• **Exercise requirements**:
Answer these questions from the assemblage text:
1. In literature, what does assemblage refer to?
2. What title did Jean Dubuffet give his series of collages of butterfly wings?
3. From what material did Louise Nevelson begin creating her sculptures, and when?

• **Text**:
########

Assemblage (art)

Assemblage is an artistic process. In the visual arts, it consists of making three-dimensional or two-dimensional artistic compositions by putting together found objects. [1] In literature, assemblage refers to a text "built primarily and explicitly from existing texts in order to solve a writing or communication problem in a new context".[2]

The origin of the artform dates to the cubist constructions of Pablo Picasso circa 1912-1914. [3] The origin of the word (in its artistic sense) can be traced back to the early 1950s, when Jean Dubuffet created a series of collages of butterfly wings, which he titled assemblages d'empreintes. However, both Marcel Duchamp and Pablo Picasso had been working with found objects for many years prior to Dubuffet. They were not alone. Russian artist Vladimir Tatlin creates his "counter-reliefs" in the middle of 1910s. Alongside Tatlin, the earliest woman artist to try her hand at assemblage was Elsa von Freytag-Loringhoven, the Dada Baroness. In addition, one of the earliest and most prolific was Louise Nevelson, who began creating her sculptures from found pieces of wood in the late 1930s.

########

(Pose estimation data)

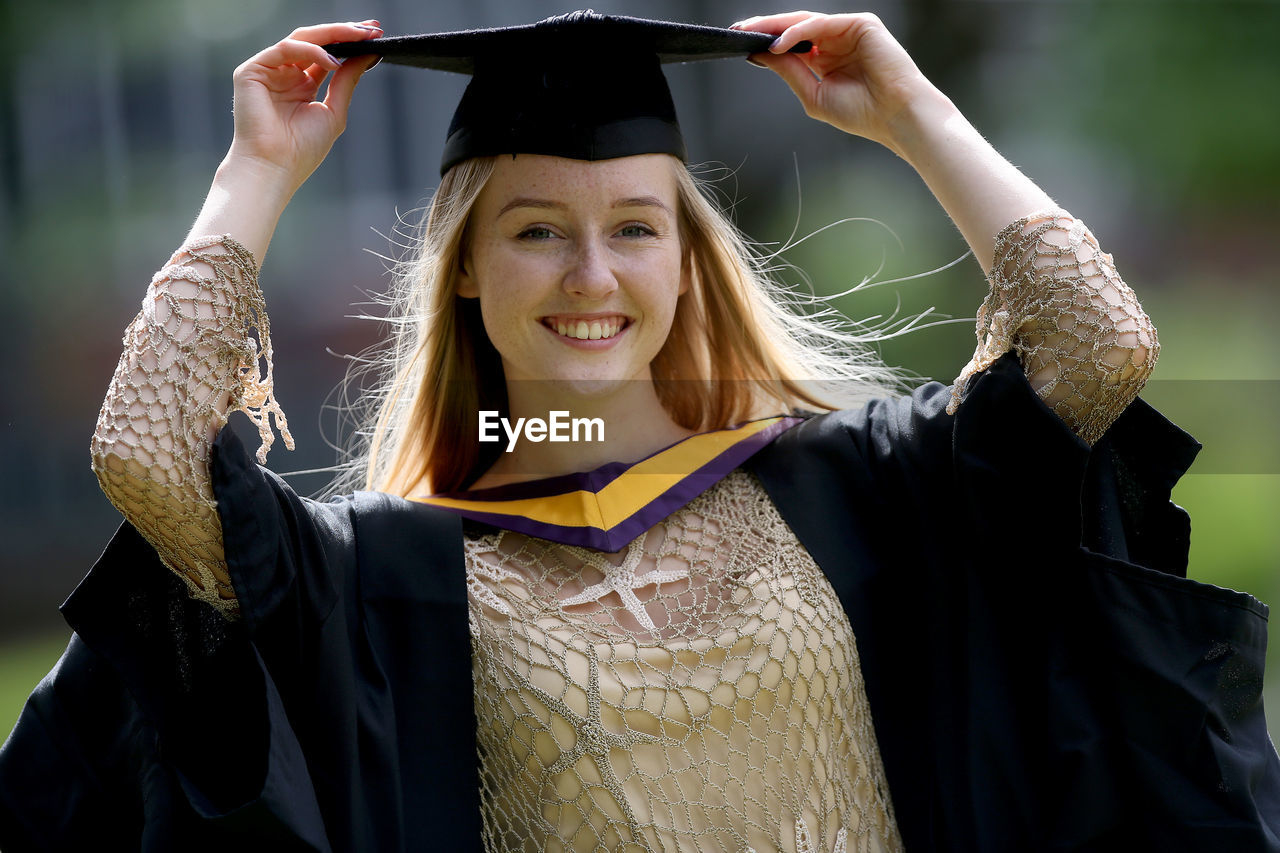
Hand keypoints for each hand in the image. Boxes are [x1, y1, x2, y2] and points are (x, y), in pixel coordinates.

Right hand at [226, 21, 382, 192]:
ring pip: (301, 39)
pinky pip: (284, 49)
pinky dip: (310, 51)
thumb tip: (368, 55)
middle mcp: (284, 74)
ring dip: (332, 34)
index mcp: (301, 84)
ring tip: (359, 36)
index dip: (349, 43)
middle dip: (344, 32)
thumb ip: (347, 81)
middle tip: (371, 28)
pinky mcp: (252, 71)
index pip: (326, 55)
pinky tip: (333, 60)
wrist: (275, 169)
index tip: (375, 35)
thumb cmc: (302, 150)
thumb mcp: (333, 111)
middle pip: (316, 42)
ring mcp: (267, 71)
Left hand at [732, 12, 944, 153]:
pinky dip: (798, 32)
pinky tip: (779, 43)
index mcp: (826, 59)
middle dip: (764, 29)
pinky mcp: (861, 24)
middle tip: (737, 31)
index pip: (791, 45)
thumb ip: (790, 72)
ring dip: (776, 27)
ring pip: (805, 22)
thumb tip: (761, 54)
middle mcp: (836, 42)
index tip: (739, 45)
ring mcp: (849, 31)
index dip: (765, 43)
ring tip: (751, 34)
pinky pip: (821, 24)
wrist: (897, 117)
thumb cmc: (862, 113)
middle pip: (794, 29)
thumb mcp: (814, 94)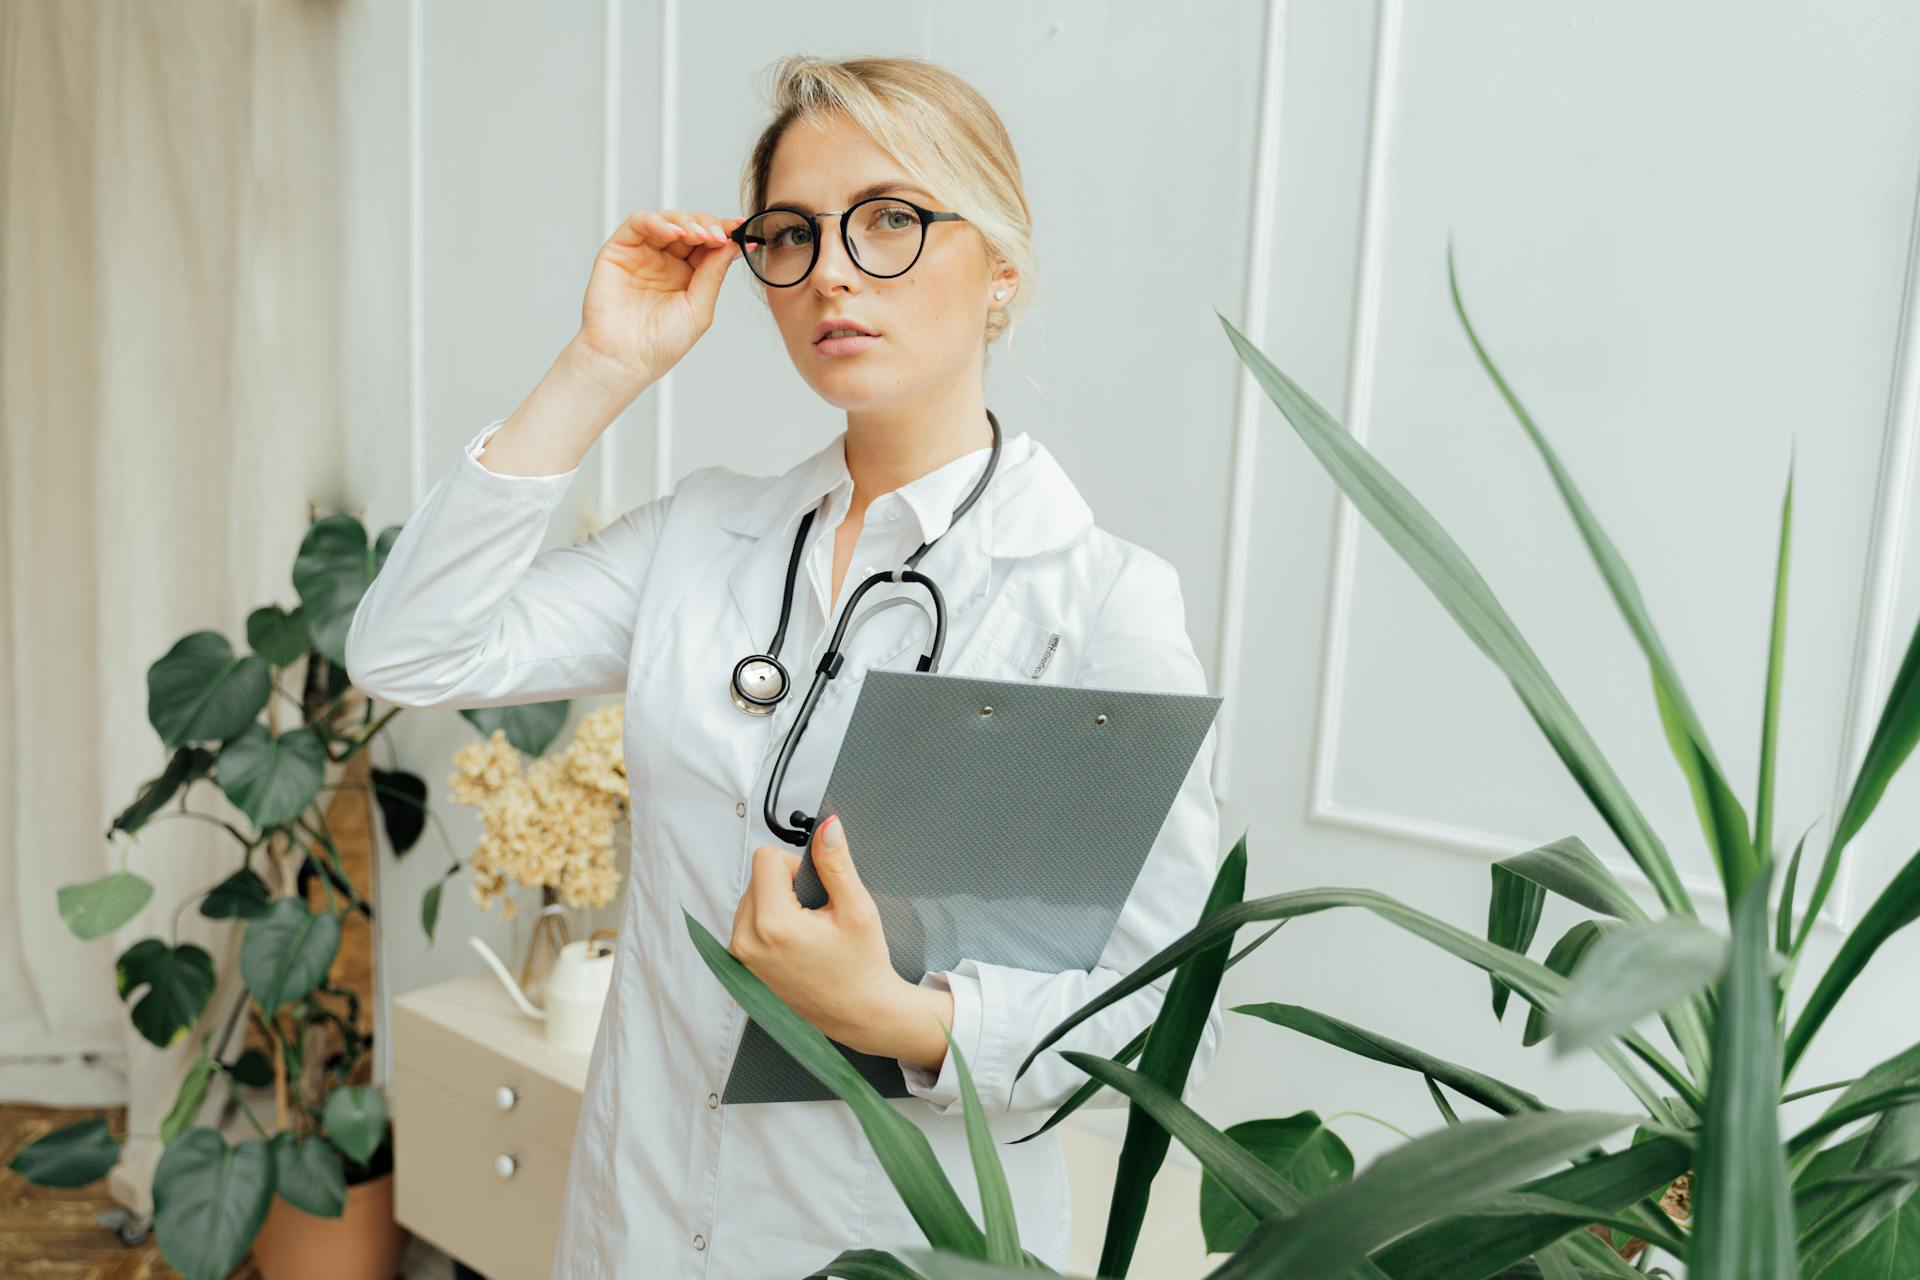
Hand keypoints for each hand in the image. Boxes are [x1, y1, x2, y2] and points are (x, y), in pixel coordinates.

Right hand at [574, 208, 744, 390]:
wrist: (625, 360)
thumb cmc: (660, 344)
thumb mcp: (699, 308)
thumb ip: (714, 273)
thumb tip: (733, 244)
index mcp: (687, 276)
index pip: (707, 244)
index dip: (724, 233)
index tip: (740, 228)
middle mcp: (665, 262)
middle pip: (690, 227)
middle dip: (708, 226)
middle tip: (719, 236)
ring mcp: (642, 254)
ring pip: (667, 220)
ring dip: (687, 222)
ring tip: (700, 235)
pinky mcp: (619, 250)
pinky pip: (639, 223)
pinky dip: (658, 221)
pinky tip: (675, 233)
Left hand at [729, 813, 926, 1056]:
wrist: (859, 1015)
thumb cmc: (862, 968)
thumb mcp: (857, 909)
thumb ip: (836, 863)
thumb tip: (827, 827)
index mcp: (772, 924)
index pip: (766, 857)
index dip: (797, 865)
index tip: (817, 891)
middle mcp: (746, 940)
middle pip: (757, 877)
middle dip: (787, 884)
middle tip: (817, 914)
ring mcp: (740, 956)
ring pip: (752, 897)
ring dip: (778, 903)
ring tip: (807, 931)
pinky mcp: (740, 965)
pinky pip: (747, 921)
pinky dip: (769, 922)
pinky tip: (795, 943)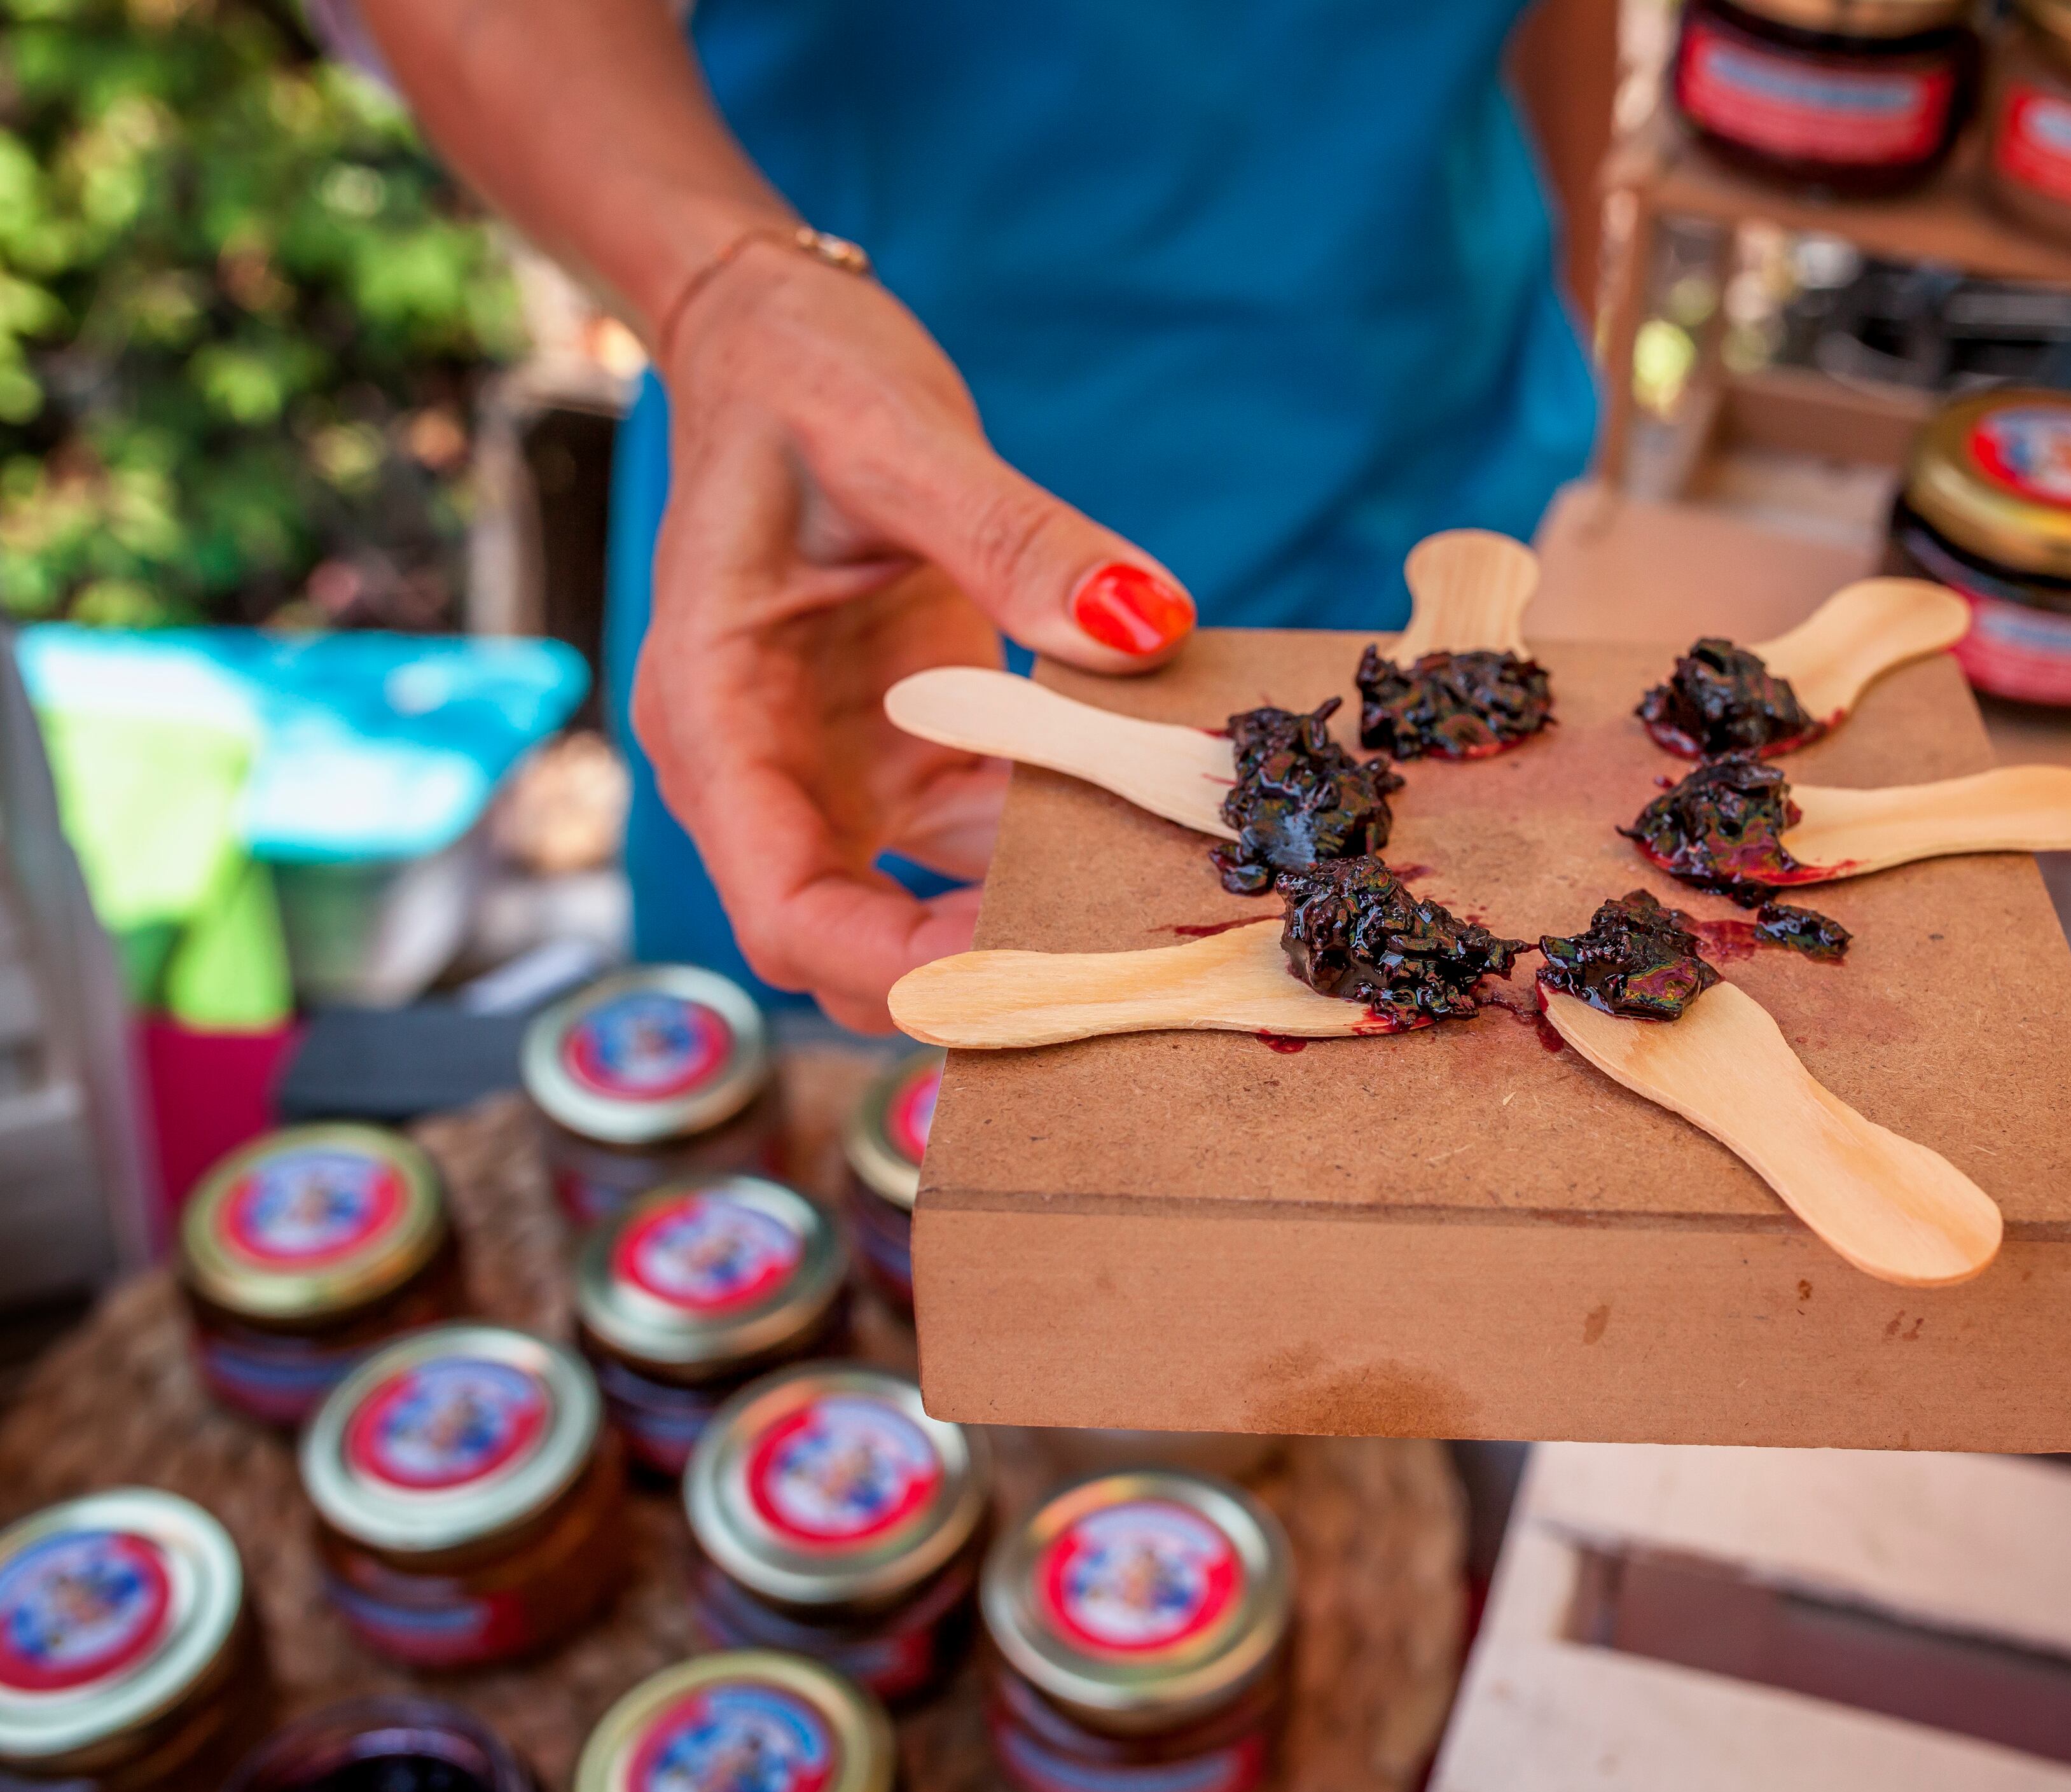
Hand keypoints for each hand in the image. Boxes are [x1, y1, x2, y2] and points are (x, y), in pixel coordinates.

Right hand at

########

• **Worked solution**:
1. A text "built primarily and explicitly from existing texts in order to solve a writing or communication problem in a new context."
2. Assemblages d'empreintes.
3. Found pieces of wood, beginning in the late 1930s.